Et au bout du chemin, il ne serait plus besoin de salles d'audience. Quel progrès.

Dire que c'était bien la peine, par exemple, de se battre pour que les audiences des chambres d'instruction ne ressemblent plus à celles des juridictions administratives. Justement au moment où on va peut être parvenir à plaider dans celles-ci, pour dire autre chose qu'on est venu dire bonjour aux juges, et faire noter son nom à l'entrée de la salle d'audience. Et où on s'évitera de partir, penaud, sans avoir pu dire son fait au commissaire du gouvernement, désormais rapporteur public, après qu'il ait développé des arguments inconnus, hors débats, et trop souvent tendancieux.

Et puis, il n'y a pas qu'au pénal que la défense est orale, il y a aussi les tribunaux de commerce, mes préférés, là où je me sens le plus à l'aise, que je veux défendre, non seulement dans leur existence, mais aussi dans leur parfaite mécanique de fonctionnement, laquelle est justement l'oralité des débats.

Il y a aussi les conseils de prudhommes, les tribunaux d'instance, et d'autres encore.

Alors le papier, rien que le papier ? Non, même pas le papier, le numérique écrit sur l'écran et transmis par Internet.

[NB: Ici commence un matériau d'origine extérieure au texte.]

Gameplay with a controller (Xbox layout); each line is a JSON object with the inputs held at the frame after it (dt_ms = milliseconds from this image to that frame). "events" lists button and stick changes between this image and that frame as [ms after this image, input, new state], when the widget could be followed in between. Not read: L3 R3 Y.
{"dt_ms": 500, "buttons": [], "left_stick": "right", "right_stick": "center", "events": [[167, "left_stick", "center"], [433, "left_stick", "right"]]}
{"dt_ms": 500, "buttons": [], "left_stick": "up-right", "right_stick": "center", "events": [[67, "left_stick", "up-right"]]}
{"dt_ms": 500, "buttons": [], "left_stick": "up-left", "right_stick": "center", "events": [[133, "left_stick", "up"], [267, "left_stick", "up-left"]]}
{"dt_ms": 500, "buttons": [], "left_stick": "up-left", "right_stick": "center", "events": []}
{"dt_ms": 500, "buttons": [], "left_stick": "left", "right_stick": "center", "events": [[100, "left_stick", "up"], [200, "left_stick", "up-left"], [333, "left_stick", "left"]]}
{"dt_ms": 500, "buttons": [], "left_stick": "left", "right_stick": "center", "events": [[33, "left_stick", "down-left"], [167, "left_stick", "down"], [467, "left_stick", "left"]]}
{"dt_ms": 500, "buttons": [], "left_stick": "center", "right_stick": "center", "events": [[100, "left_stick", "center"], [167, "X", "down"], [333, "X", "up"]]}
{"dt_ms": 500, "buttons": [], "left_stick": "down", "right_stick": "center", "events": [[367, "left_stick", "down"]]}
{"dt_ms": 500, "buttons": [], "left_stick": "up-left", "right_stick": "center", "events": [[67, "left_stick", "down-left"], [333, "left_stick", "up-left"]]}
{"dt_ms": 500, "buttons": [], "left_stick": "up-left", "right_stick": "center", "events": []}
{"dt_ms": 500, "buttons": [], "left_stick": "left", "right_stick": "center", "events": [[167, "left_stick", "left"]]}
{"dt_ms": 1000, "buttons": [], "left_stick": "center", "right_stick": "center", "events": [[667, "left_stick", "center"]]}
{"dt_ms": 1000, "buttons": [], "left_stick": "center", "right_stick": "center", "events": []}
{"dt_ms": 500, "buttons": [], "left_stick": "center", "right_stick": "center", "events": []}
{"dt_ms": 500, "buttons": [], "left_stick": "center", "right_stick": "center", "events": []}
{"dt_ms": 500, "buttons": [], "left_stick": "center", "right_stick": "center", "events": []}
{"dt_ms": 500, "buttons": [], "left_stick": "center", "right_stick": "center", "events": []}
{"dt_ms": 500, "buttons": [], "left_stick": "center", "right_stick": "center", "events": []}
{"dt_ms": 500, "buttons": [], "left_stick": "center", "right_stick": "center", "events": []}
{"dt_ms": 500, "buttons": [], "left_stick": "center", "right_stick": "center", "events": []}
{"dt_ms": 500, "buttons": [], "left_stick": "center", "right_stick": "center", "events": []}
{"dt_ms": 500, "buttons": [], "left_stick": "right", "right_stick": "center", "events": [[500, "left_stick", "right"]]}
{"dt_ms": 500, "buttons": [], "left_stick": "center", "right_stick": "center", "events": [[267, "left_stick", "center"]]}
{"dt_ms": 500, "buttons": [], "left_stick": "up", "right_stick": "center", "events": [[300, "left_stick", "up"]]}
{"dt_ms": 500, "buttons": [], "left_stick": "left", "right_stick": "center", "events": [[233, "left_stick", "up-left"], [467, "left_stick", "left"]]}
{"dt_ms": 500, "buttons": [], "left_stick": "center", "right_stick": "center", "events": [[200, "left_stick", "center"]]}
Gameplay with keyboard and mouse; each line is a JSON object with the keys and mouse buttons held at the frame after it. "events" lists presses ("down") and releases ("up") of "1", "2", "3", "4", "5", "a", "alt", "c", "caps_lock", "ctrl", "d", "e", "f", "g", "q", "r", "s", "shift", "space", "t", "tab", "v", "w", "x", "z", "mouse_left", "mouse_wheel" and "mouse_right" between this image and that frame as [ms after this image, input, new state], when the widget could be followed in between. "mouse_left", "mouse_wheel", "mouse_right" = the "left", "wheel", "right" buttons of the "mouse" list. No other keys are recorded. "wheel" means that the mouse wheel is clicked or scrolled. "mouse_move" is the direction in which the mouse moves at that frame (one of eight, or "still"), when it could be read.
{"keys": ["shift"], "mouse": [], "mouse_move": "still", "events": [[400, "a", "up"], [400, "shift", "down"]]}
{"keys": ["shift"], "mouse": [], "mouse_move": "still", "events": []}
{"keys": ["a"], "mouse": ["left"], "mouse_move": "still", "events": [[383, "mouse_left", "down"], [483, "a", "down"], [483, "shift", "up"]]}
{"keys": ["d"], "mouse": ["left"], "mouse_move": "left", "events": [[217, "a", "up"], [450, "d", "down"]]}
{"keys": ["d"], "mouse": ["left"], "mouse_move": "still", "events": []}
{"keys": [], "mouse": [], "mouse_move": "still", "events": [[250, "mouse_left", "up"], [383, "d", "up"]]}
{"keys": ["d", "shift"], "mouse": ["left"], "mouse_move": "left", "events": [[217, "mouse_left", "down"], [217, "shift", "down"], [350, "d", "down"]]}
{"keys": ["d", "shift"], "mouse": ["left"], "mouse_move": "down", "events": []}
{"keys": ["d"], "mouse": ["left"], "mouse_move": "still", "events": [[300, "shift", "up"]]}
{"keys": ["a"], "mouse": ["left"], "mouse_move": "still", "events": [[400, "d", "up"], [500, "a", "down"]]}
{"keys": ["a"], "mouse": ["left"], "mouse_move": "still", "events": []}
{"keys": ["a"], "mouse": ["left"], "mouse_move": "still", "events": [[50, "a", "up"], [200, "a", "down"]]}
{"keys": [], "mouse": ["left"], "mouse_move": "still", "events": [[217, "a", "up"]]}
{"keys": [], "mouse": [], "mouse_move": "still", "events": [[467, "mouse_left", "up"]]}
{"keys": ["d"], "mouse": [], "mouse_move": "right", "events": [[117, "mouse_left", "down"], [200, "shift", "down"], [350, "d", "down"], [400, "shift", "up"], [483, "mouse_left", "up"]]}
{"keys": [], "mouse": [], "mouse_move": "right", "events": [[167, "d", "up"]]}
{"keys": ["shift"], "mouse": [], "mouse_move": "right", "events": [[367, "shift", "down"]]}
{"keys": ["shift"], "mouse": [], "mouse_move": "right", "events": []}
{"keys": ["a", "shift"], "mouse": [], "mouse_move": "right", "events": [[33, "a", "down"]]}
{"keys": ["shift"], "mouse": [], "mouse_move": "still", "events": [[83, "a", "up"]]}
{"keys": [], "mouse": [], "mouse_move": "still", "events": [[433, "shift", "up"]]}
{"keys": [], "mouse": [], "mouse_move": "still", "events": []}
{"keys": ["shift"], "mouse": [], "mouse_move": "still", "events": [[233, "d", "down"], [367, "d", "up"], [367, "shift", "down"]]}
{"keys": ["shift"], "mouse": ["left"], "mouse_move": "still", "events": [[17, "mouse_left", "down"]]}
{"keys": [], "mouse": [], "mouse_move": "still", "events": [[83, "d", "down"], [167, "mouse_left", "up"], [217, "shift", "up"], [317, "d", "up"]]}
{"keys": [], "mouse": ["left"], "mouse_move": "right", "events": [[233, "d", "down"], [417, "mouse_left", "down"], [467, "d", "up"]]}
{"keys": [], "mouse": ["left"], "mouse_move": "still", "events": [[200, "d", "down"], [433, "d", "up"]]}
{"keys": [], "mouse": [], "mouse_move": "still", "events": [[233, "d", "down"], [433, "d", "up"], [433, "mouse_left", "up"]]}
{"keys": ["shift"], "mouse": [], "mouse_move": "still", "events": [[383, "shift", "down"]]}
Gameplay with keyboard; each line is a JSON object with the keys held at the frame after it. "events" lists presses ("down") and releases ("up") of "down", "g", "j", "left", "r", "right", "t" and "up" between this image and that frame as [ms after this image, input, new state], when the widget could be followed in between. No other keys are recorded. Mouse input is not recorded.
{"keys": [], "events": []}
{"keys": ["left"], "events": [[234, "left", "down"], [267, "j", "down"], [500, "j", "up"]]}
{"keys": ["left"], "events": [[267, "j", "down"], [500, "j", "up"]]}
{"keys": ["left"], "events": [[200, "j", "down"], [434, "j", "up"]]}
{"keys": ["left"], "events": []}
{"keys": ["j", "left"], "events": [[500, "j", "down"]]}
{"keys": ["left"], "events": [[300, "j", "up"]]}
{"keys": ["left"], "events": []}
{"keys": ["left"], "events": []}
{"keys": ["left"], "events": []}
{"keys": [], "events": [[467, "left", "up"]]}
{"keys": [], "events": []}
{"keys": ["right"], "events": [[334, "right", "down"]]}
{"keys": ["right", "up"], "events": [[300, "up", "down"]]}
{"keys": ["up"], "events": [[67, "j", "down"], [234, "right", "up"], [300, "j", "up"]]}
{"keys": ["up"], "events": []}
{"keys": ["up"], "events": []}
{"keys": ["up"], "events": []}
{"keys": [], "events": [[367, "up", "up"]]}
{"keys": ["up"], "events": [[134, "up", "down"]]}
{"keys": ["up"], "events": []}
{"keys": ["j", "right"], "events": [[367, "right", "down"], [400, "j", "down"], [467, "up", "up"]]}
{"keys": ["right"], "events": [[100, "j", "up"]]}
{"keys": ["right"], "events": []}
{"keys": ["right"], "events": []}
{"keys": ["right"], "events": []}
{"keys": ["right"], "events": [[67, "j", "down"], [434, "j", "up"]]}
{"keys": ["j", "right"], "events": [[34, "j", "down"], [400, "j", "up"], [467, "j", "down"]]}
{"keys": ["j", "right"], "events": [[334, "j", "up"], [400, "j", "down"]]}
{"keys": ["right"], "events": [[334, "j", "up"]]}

Il ne faudrait pas qu'à terme, l'avocat soit confiné dans un rôle de rédaction de papiers écrits, la suite étant la partie normalisée (comme les actes des notaires), et la fin le remplissage des cases pré imprimées.

Là-dessus, il faut bien reconnaitre cependant un avantage au tableau apocalyptique qui précède.

Voyez vous, on n'aurait plus à organiser des concours de plaidoiries sur des thèmes nationaux ou pompeux, qui n'intéressent pas grand monde, c'est vrai, ou à se féliciter d'entendre les lauréats d'un stage (qui vient de disparaitre) parler aux rentrées solennelles de choses aussi inutiles que soporifiques, tandis qu'elles ne font finalement que retarder le seul moment qui compte, celui d'aller profiter du buffet.